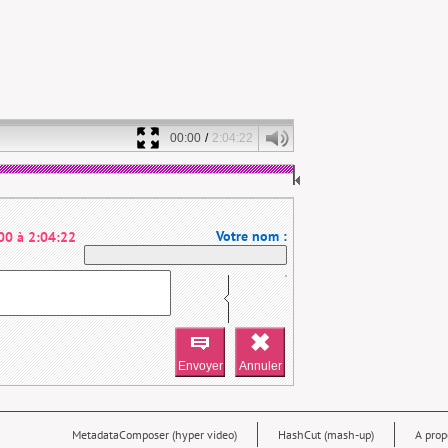
00:00
/
2:04:22
Votre nom :
00
à
2:04:22
MetadataComposer (hyper video)
HashCut (mash-up)
A prop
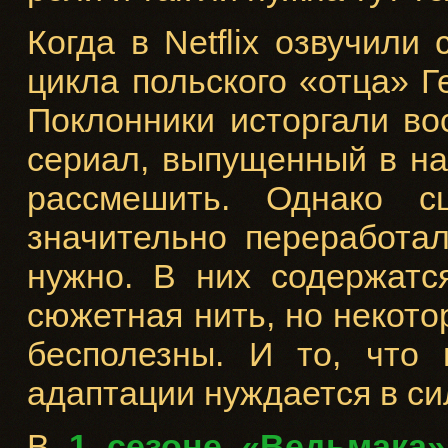
Когда в Netflix озвучили
цикла польского «отца» Г
Поклонники исторгали во
сериал, выпущенный в на
рассмешить. Однако с
значительно переработа
нужно. В них содержатс
сюжетная нить, но некото
бесполезны. И то, что 
адаптации нуждается в си
В
1 сезоне «Ведьмака»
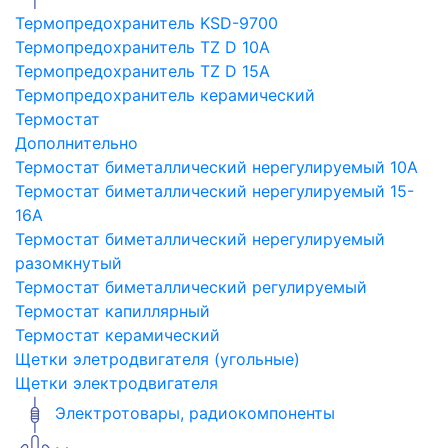
Термопредохранитель KSD-9700
Термопредохранитель TZ D 10A
Термопредохранитель TZ D 15A
Термопредохранитель керамический
Термостат
Дополнительно
Термостат биметаллический нерегулируемый 10A
Термостат биметаллический нерегулируемый 15-
16A
Термостат биметаллический нерегулируемый
разомкнутый
Термостат биметаллический регулируемый
Термостат капиллярный
Термостат керамический
Щетки элетродвигателя (угольные)
Щетки электродвигателя
Электротовары, радиокомпоненты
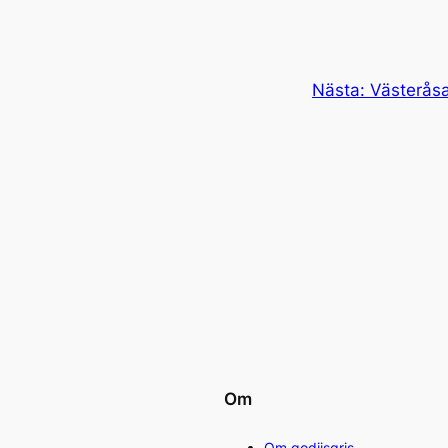
Nästa:
Västeråsa
Om
Om godiisgris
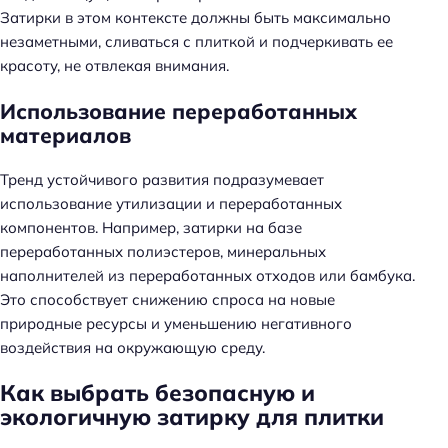
Затирки в этом контексте должны быть максимально
незаметными, сливаться с плиткой и подчеркивать ее
красоту, не отвлекая внимания.
Использование переработанных
материалов
Тренд устойчивого развития подразумевает
использование утилизации и переработанных
компонентов. Например, затирки на базе
переработанных полиэстеров, минеральных
наполнителей из переработанных отходов или бамбука.
Это способствует снижению спроса на новые
природные ресурсы и уменьшению негативного
воздействия на окружающую среду.
Как выбрать безопасную и
экологичную затирку для плитки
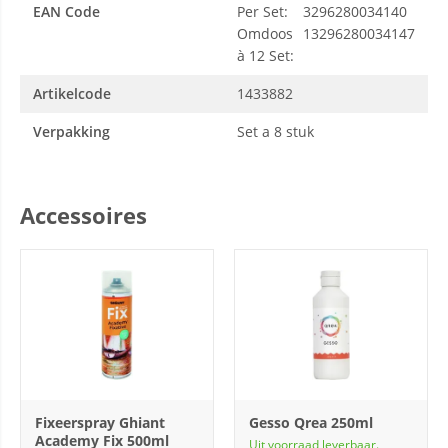
EAN Code
Per Set:
3296280034140
Omdoos
13296280034147
à 12 Set:
Artikelcode
1433882
Verpakking
Set a 8 stuk
Accessoires
Fixeerspray Ghiant
Gesso Qrea 250ml
Academy Fix 500ml
Uit voorraad leverbaar.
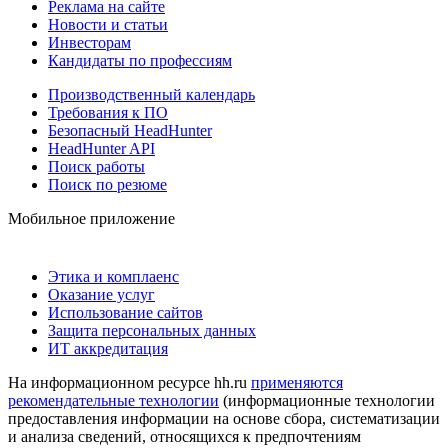
Реклама на сайте
Новости и статьи
Инвесторам
Кандидаты по профессиям
Производственный календарь
Требования к ПО
Безопасный HeadHunter
HeadHunter API
Поиск работы
Поиск по резюме
Мобильное приложение
Этика и комплаенс
Оказание услуг
Использование сайтов
Защита персональных данных
ИТ аккредитация
На информационном ресурсе hh.ru
применяются
рекомендательные технологии
(информационные технологии
предоставления информации на основе сбора, систематизации
и анализа сведений, относящихся к предпочтениям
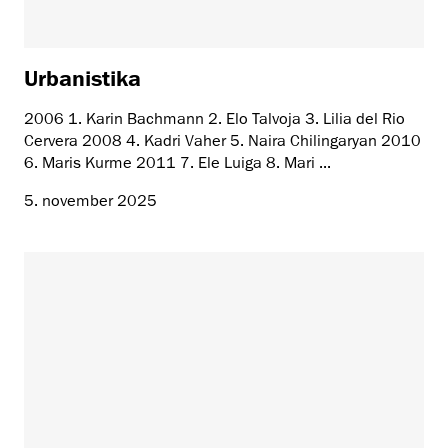
Urbanistika
2006 1. Karin Bachmann 2. Elo Talvoja 3. Lilia del Rio
Cervera 2008 4. Kadri Vaher 5. Naira Chilingaryan 2010
6. Maris Kurme 2011 7. Ele Luiga 8. Mari ...
5. november 2025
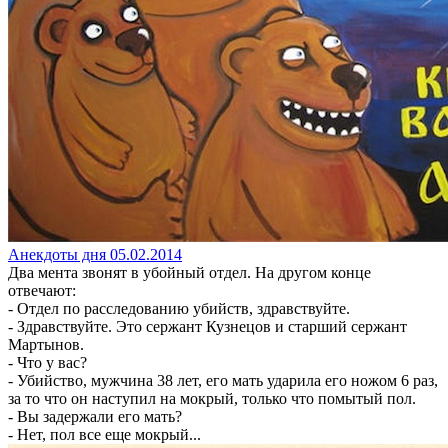
Анекдоты дня 05.02.2014
Два мента звонят в убойный отдел. На другом конце
отвечают:
- Отдел по расследованию убийств, здравствуйте.
- Здравствуйте. Это сержант Кузнецов и старший сержант
Мартынов.
- Что у вас?
- Убийство, мужчина 38 лет, его мать ударила его ножом 6 раз,
за то что он наступил на мокрый, только что помытый пол.
- Вы задержали его мать?
- Нет, пол все еще мокрый...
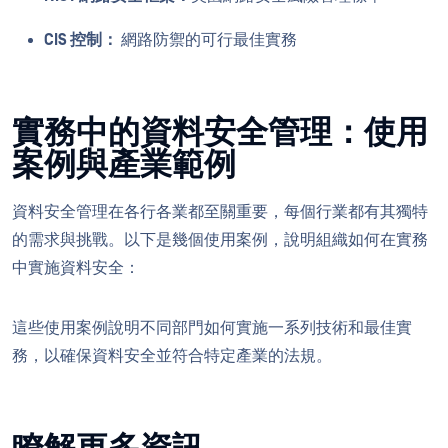
CIS 控制：
網路防禦的可行最佳實務
實務中的資料安全管理：使用
案例與產業範例
資料安全管理在各行各業都至關重要，每個行業都有其獨特
的需求與挑戰。以下是幾個使用案例，說明組織如何在實務
中實施資料安全：
這些使用案例說明不同部門如何實施一系列技術和最佳實
務，以確保資料安全並符合特定產業的法規。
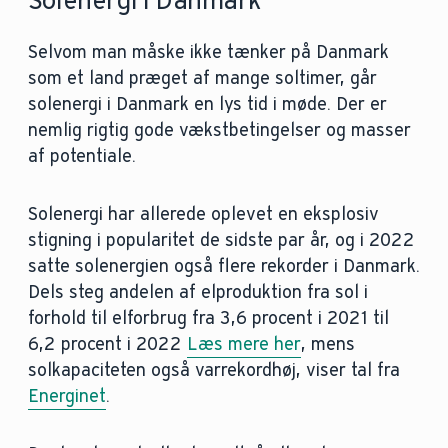
Solenergi i Danmark
Selvom man måske ikke tænker på Danmark
som et land præget af mange soltimer, går
solenergi i Danmark en lys tid i møde. Der er
nemlig rigtig gode vækstbetingelser og masser
af potentiale.
Solenergi har allerede oplevet en eksplosiv
stigning i popularitet de sidste par år, og i 2022
satte solenergien også flere rekorder i Danmark.
Dels steg andelen af elproduktion fra sol i
forhold til elforbrug fra 3,6 procent i 2021 til
6,2 procent i 2022
Læs mere her
, mens
solkapaciteten også varrekordhøj, viser tal fra
Energinet
.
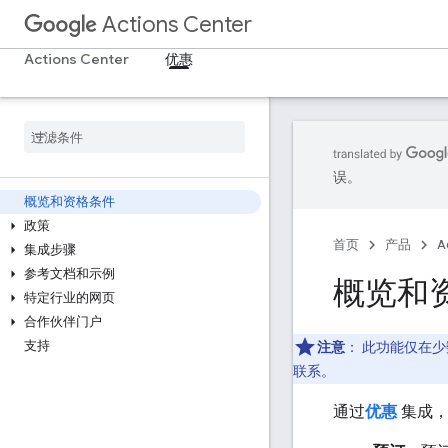
Actions Center
Actions Center
优惠
误。
概览和资格条件
政策
首页
产品
A
集成步骤
参考文档和示例
概览和
特定行业的网页
合作伙伴门户
支持
注意
：
此功能仅在少数
联系。
通过
优惠
集成，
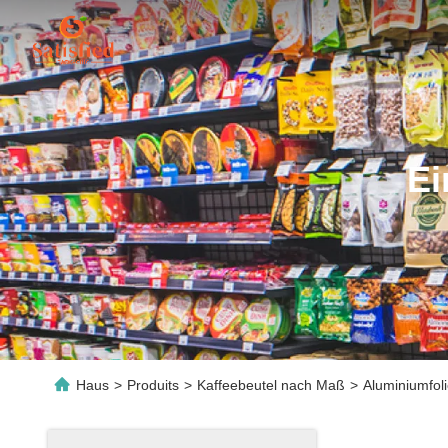
Ei
Haus
>
Produits
>
Kaffeebeutel nach Maß
>
Aluminiumfol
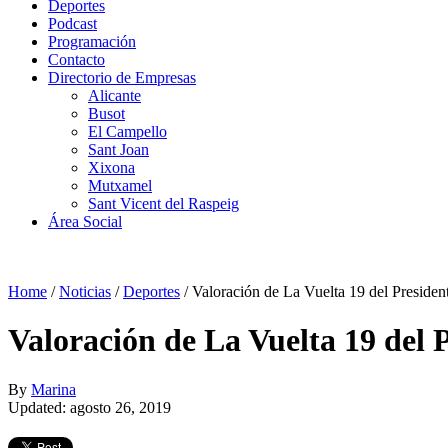
Deportes
Podcast
Programación
Contacto
Directorio de Empresas
Alicante
Busot
El Campello
Sant Joan
Xixona
Mutxamel
Sant Vicent del Raspeig
Área Social
Home
/
Noticias
/
Deportes
/
Valoración de La Vuelta 19 del Presiden
Valoración de La Vuelta 19 del 
By
Marina
Updated: agosto 26, 2019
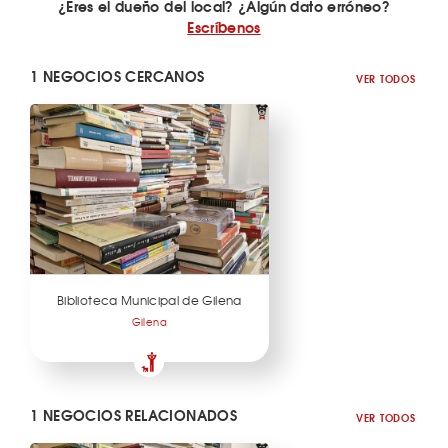
¿Eres el dueño del local? ¿Algún dato erróneo?
Escríbenos
1 NEGOCIOS CERCANOS
VER TODOS
Biblioteca Municipal de Gilena
Gilena
1 NEGOCIOS RELACIONADOS
VER TODOS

• [Assigned task] Reproduce verbatim the text read from every page in the listing above, leaving out the pictures.

• [Result below]
00:00
/
2:04:22
Votre nom :
00
à
2:04:22
MetadataComposer (hyper video)
HashCut (mash-up)
A prop
Когда в Netflix озвучили
цикла польского «отца» Г
Поклонники исторгали во
сериал, выпущенный в на
рассмешить. Однако с
значительно переработа
нужно. В них содержатс
сюжетная нить, но некото
бесполезны. И то, что 
адаптации нуждается в си
В
1 сезоне «Ведьмака»
Термопредохранитель KSD-9700
Термопредохранитель TZ D 10A
Термопредохранитель TZ D 15A
Термопредохранитель керамический
Термостат
Дополнительно
Термостат биметаллический нерегулируемый 10A
Термостат биметаллический нерегулируемый 15-
16A
Термостат биметаллический нерегулируемый
разомкнутый
Термостат биметаллический регулируемый
Термостат капиллярный
Термостат керамический
Щетки элетродвигателя (угольные)
Щетки электродвигателя
Электротовары, радиокомпоненты
Nästa:
Västeråsa
Om
Om godiisgris
Затирки в этом контексте должны быть максимально
незаметными, сливаться с плиткой и подчеркивать ее
красоту, не отвлекая внимания.
Использование переработанных
материалов
Тренд устойчивого развития подразумевает
использование утилизации и переработанных
компонентов. Например, затирки на базе
переработанных полиэстеров, минеральных
наполнителей из переработанных отходов или бамбука.
Это способствует снижению спроса на новые
природные ресурсы и уменьшению негативного
воздействия на окружающую среду.
Как выбрать безопасную и
экологичную затирку для плитки
EAN Code
Per Set:
3296280034140
Omdoos
13296280034147
à 12 Set:
Artikelcode
1433882
Verpakking
Set a 8 stuk
Accessoires
Fixeerspray Ghiant
Gesso Qrea 250ml
Academy Fix 500ml
Uit voorraad leverbaar.
Реклама на сайте
Новости и статьи
Инвесторам
Кандидаты по профессиям
Производственный календарь
Требования к ПО
Безопасный HeadHunter
HeadHunter API
Поиск работы
Поиск по резюме
Мобильное приложение
Этика и комплаенс
Оказание услуг
Использование сайтов
Защита персональных данных
ИТ аккредитация
На информационном ресурсе hh.ru
применяются
рекомендательные технологии
(информационные технологии
предоставления информации на основе сбора, систематизации
и анализа сведений, относящихся к предпочтениям
Urbanistika
2006 1. Karin Bachmann 2. Elo Talvoja 3. Lilia del Rio
Cervera 2008 4. Kadri Vaher 5. Naira Chilingaryan 2010
6. Maris Kurme 2011 7. Ele Luiga 8. Mari ...
5. november 2025
Анекдоты дня 05.02.2014
Два мента звонят в убойный отдел. На другом конце
отвечают:
- Отдел по расследованию убийств, здравствуйте.
- Здравствуйте. Это сержант Кузнецов и старший сержант
Мартынов.
- Что у вас?
- Убийство, мужчина 38 лет, его мать ударила его ножом 6 раз,
за то что он наступил на мокрый, только что помытый пол.
- Вы задержали его мать?
- Нет, пол все еще мокрый...
CIS 控制：
網路防禦的可行最佳實務
實務中的資料安全管理：使用
案例與產業範例
資料安全管理在各行各業都至關重要，每個行業都有其獨特
的需求與挑戰。以下是幾個使用案例，說明組織如何在實務
中實施資料安全：
這些使用案例說明不同部門如何實施一系列技術和最佳實
務，以確保資料安全並符合特定產業的法規。
Solenergi i Danmark
Selvom man måske ikke tænker på Danmark
som et land præget af mange soltimer, går
solenergi i Danmark en lys tid i møde. Der er
nemlig rigtig gode vækstbetingelser og masser
af potentiale.
Solenergi har allerede oplevet en eksplosiv
stigning i popularitet de sidste par år, og i 2022
satte solenergien også flere rekorder i Danmark.
Dels steg andelen af elproduktion fra sol i
forhold til elforbrug fra 3,6 procent i 2021 til
6,2 procent i 2022
Læs mere her
, mens
solkapaciteten også varrekordhøj, viser tal fra
Energinet
.
Actions Center
Actions Center
优惠
误。
概览和资格条件
政策
首页
产品
A
集成步骤
参考文档和示例
概览和
特定行业的网页
合作伙伴门户
支持
注意
：
此功能仅在少数
联系。
通过
优惠
集成，
Ei
Haus
>
Produits
>
Kaffeebeutel nach Maß
>
Aluminiumfol
Deportes
Podcast
Programación
Contacto
Directorio de Empresas
Alicante
Busot
El Campello
Sant Joan
Xixona
Mutxamel
Sant Vicent del Raspeig
Área Social
Home
/
Noticias
/
Deportes
/
Valoración de La Vuelta 19 del Presiden
Valoración de La Vuelta 19 del 
By
Marina
Updated: agosto 26, 2019
¿Eres el dueño del local? ¿Algún dato erróneo?
Escríbenos
1 NEGOCIOS CERCANOS
VER TODOS
Biblioteca Municipal de Gilena
Gilena
1 NEGOCIOS RELACIONADOS
VER TODOS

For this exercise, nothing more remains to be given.